From a published interview with M/M Paris (Michael Amzalag and Mathias Augustyniak) (Design and Art, Alex Coles editor, Whitechapel and MIT, 2007):
Mathias Augustyniak: “…the more you are a specialist in your field, the closer you get to the essence of things. Only then can you start to have a possible relationship with another field — and this is where things start to become interesting. Being specialists gives us a point of entry — a keyhole through which we can look onto the world. It is in this spirit of specialism that we meet and work with artists.” (188)

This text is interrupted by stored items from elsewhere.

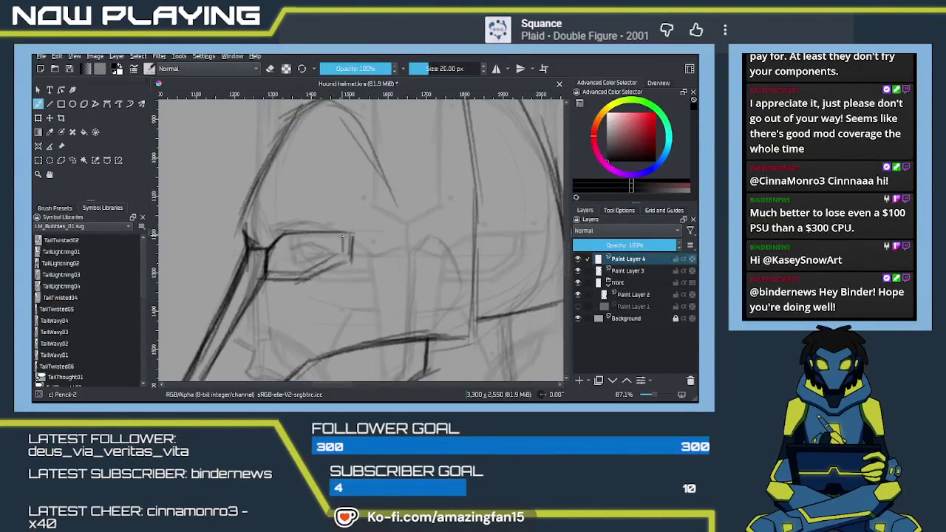
Step: Darken the lower edge of the eye slit and extend its top edge rightward
mouse_move(363, 249)
mouse_down()
mouse_move(306, 241)
mouse_move(275, 278)
mouse_move(294, 240)
mouse_move(293, 254)
mouse_up()
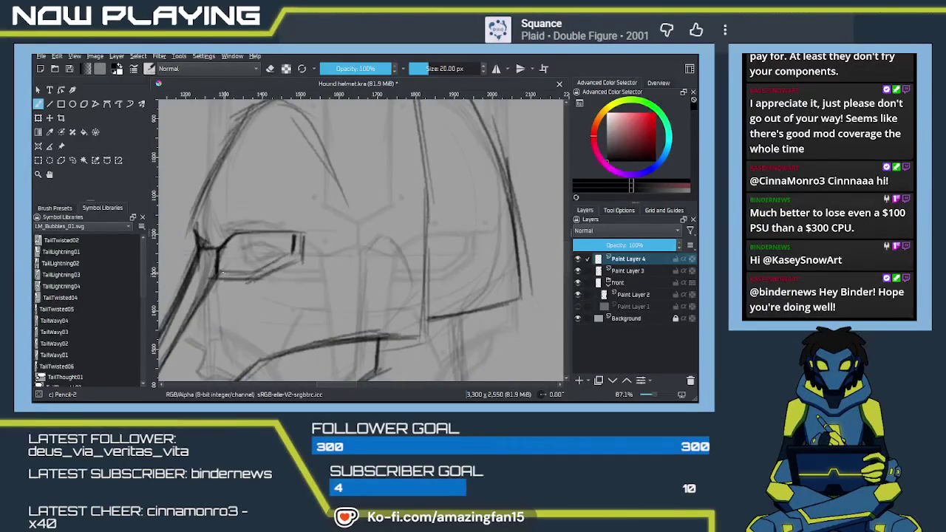
mouse_move(215, 275)
mouse_down()
mouse_move(262, 275)
mouse_move(294, 252)
mouse_up()
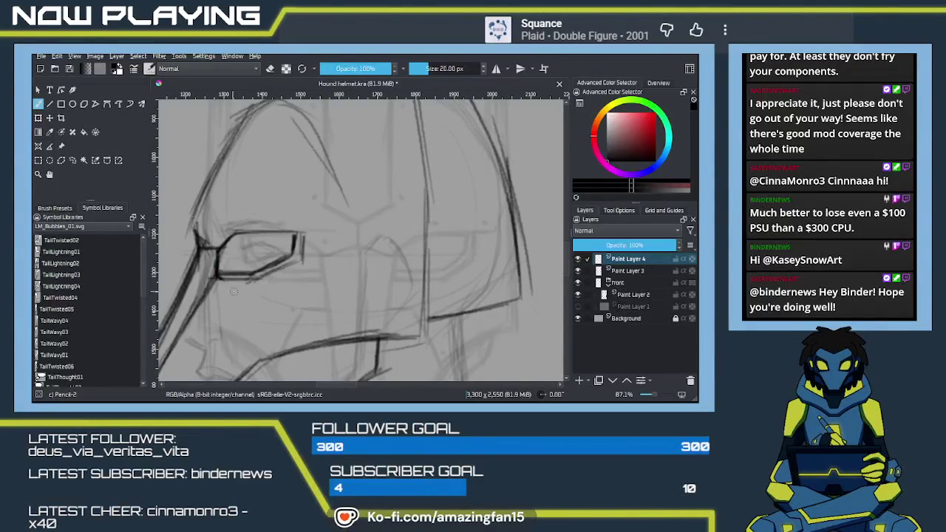
drag(302, 253, 319, 211)
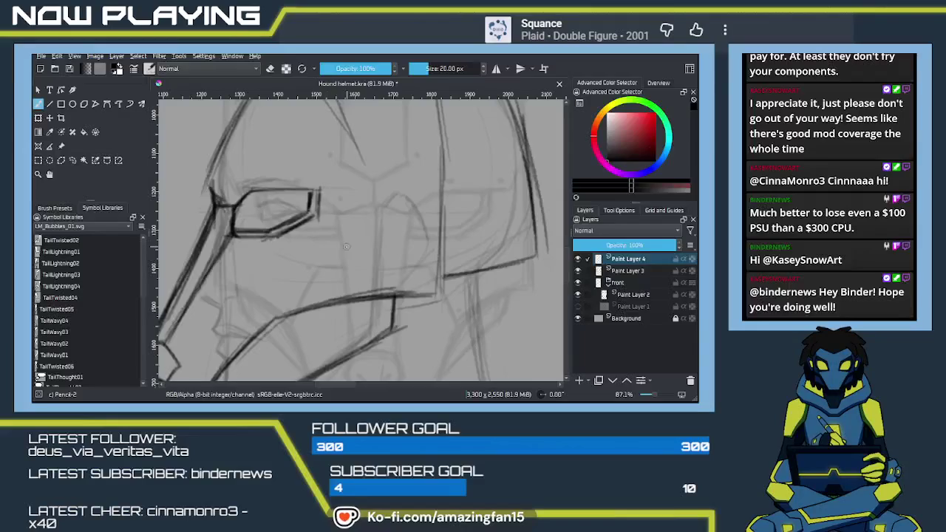
drag(309, 190, 336, 191)
Step: Add a short refined stroke on the muzzle, redrawing it after undoing a stray one
drag(328, 236, 275, 243)
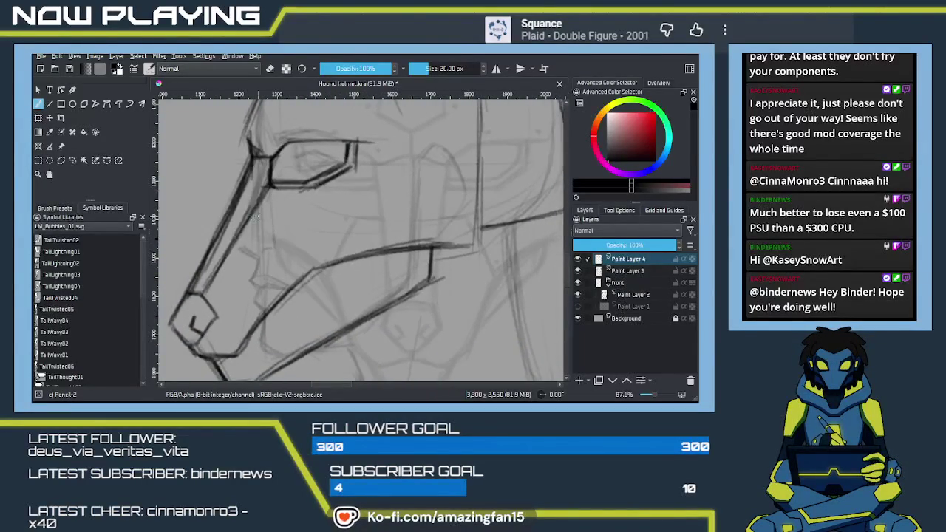
drag(251, 216, 272, 220)
key(ctrl+z)
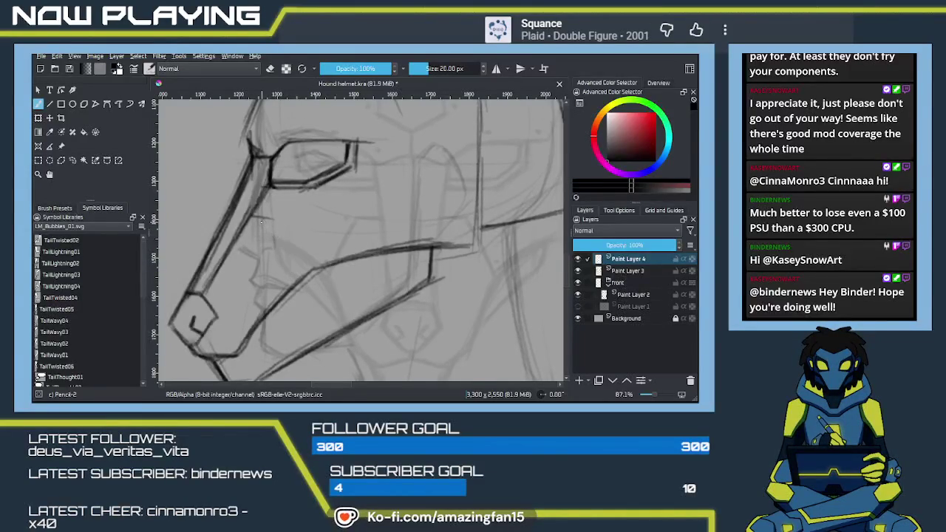
drag(248, 217, 277, 223)
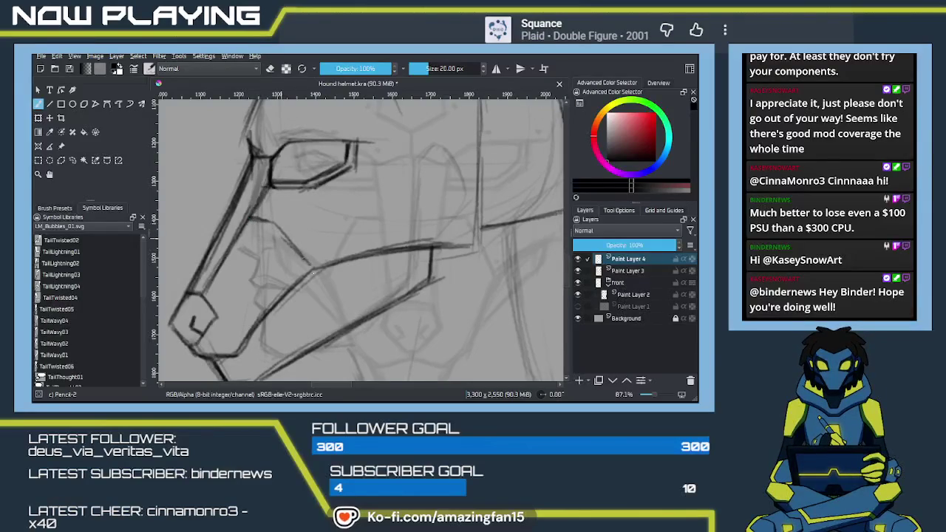
scroll(298, 250, down, 2)
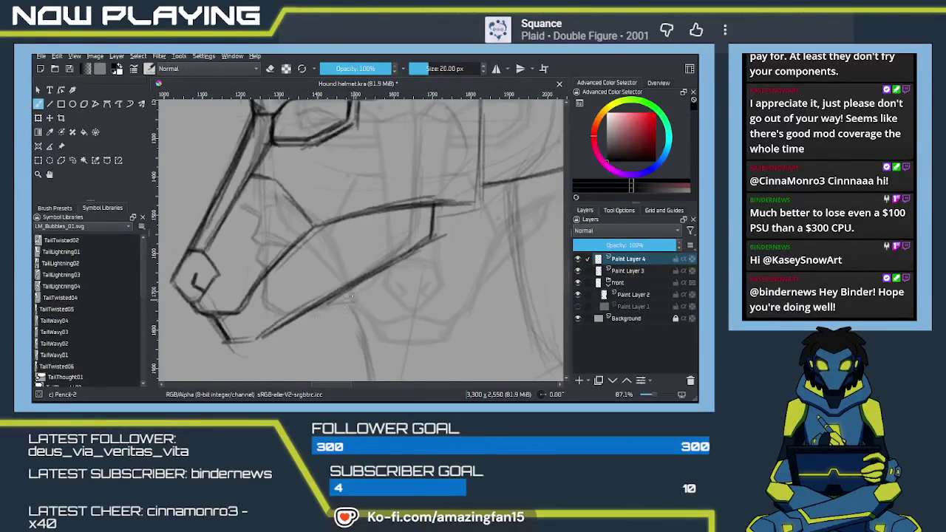
Step: Zoom out to 46.7% and slightly rotate the view to see the whole helmet
scroll(251, 316, down, 1)
scroll(281, 303, down, 2)
scroll(306, 280, down, 2)
scroll(307, 288, down, 1)
drag(307, 288, 298, 279)
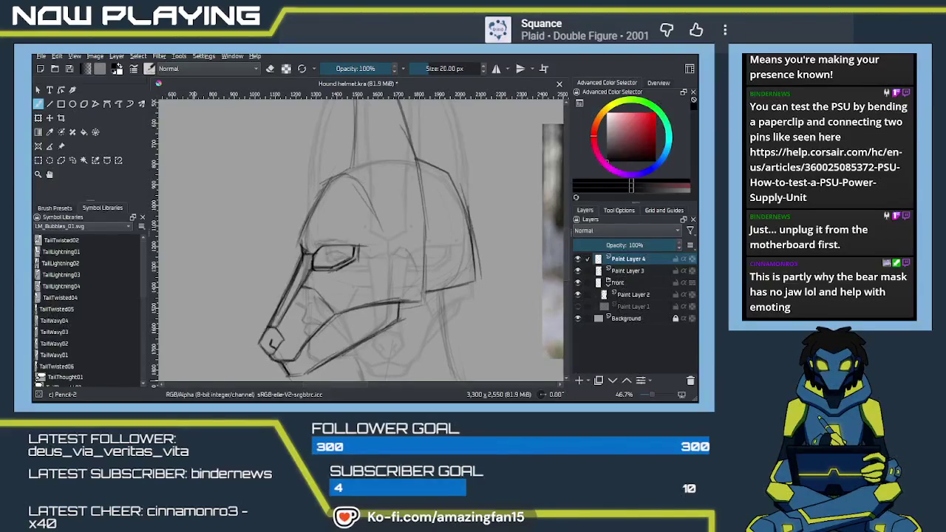
click(266, 373)
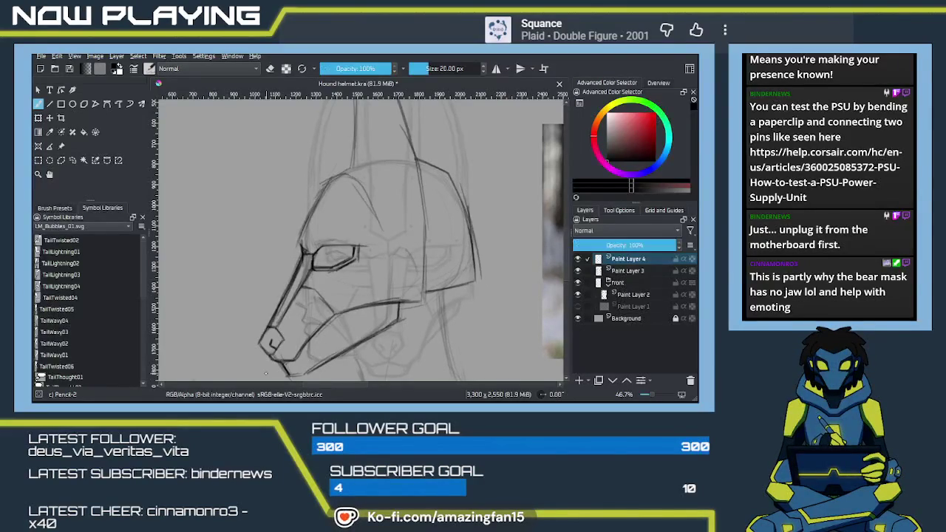
Step: Lasso the helmet's lower muzzle and jaw with the Freehand Selection tool
drag(410, 267, 499, 214)
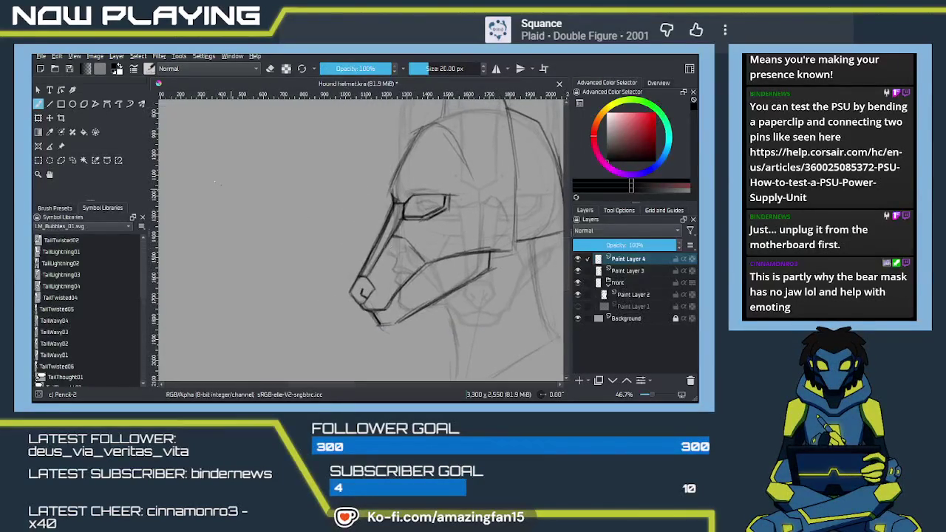
click(72, 159)
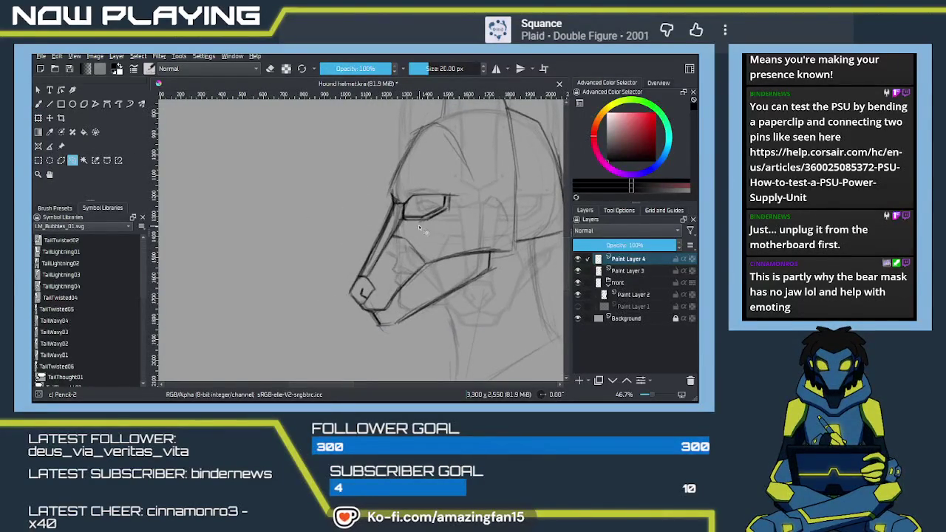
mouse_move(393, 203)
mouse_down()
mouse_move(307, 310)
mouse_move(338, 350)
mouse_up()
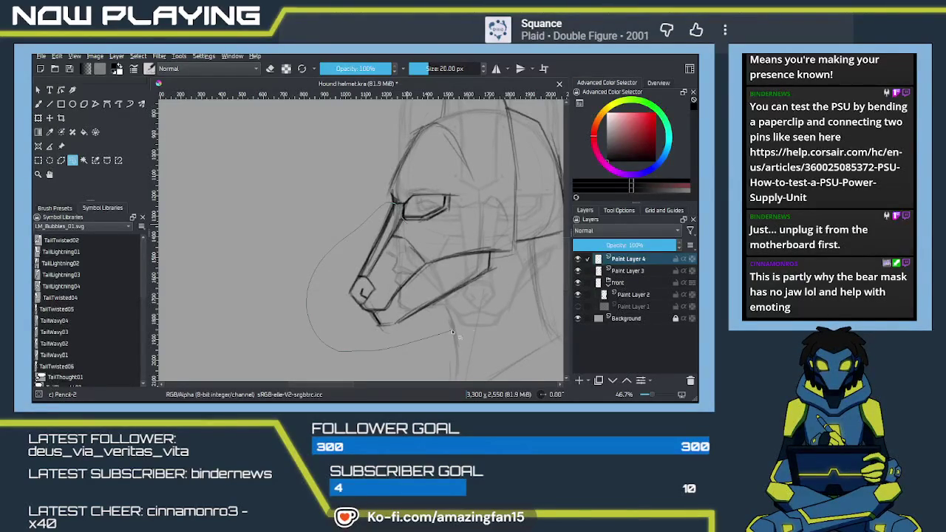
mouse_move(507, 272)
mouse_down()
mouse_move(404, 225)
mouse_move(416, 244)
mouse_up()
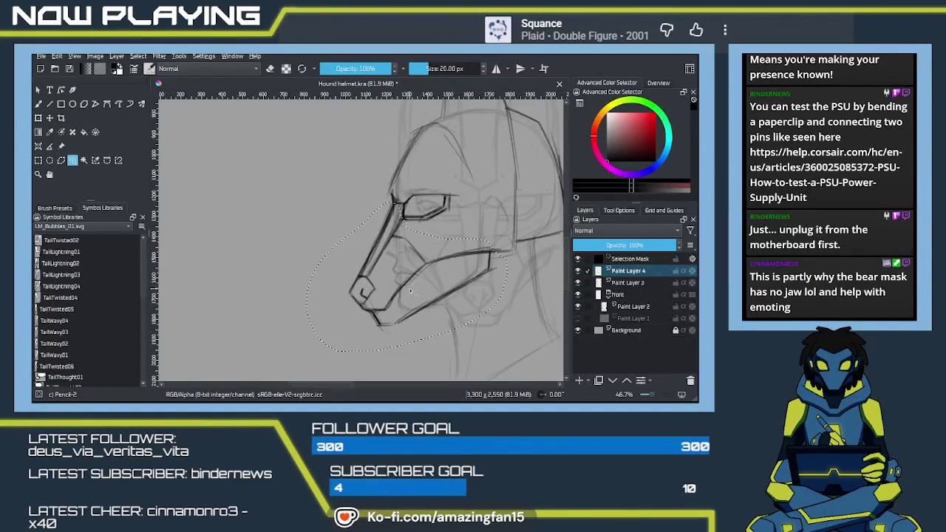
Step: Skew the selected muzzle down-left with the Transform tool, then zoom out to compare with references
key(ctrl+t)
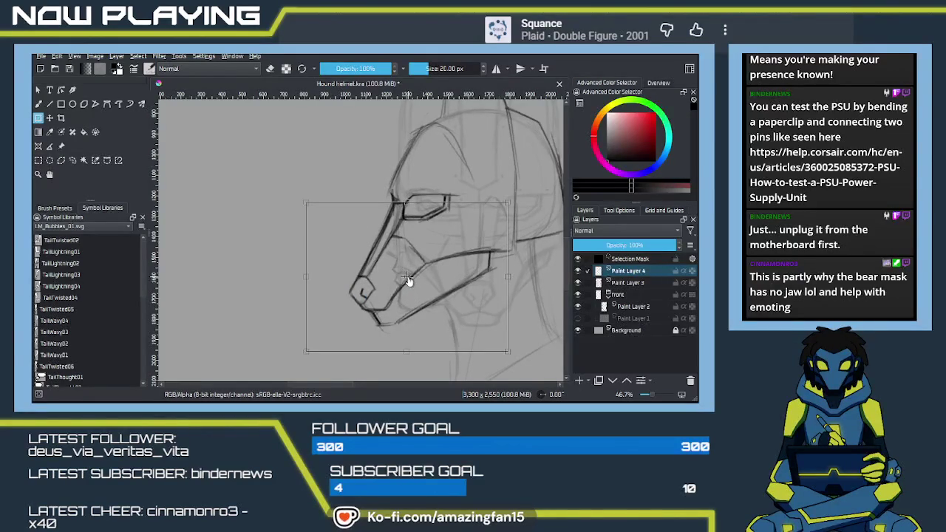
key(Return)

On their collaboration with artists Huyghe, Parreno, Gillick: “As graphic design is situated at the crossroads between many different activities it seemed the perfect place from which to establish this kind of fulfilling exchange with practitioners from other disciplines.” (190)
Augustyniak: “From one field to another, there should be respect.” (190)
Augustyniak: “We are interested in dialogue between specialists” (191)
On p. 191, Augustyniak describes a collaboration they did with artists Pierre Huyghe, Phillipe Parreno and Dominique Gonzalez-Foerster for the Venice Biennale 1999. Each of the three artists was given a room, but when the artists decided to band together and project a single film in one room, the other two rooms were left empty to the dismay of the curators. M/M jumped in and created title sequences as paintings on the walls in the flanking two rooms, so the public would have a pre- and post-viewing experience, while seeing the film in the middle. This is such a nice and concrete explanation of the collaborative process. Designers are concrete, we speak in terms of things and actions!
Designers seem to constantly worry about whether they are equal to artists, or simply their “butlers,” as M/M say. They argue that true interdisciplinarity can only happen when designers are elevated to become equals, and not subordinates. That’s another theme of the profession, moving from service to autonomy.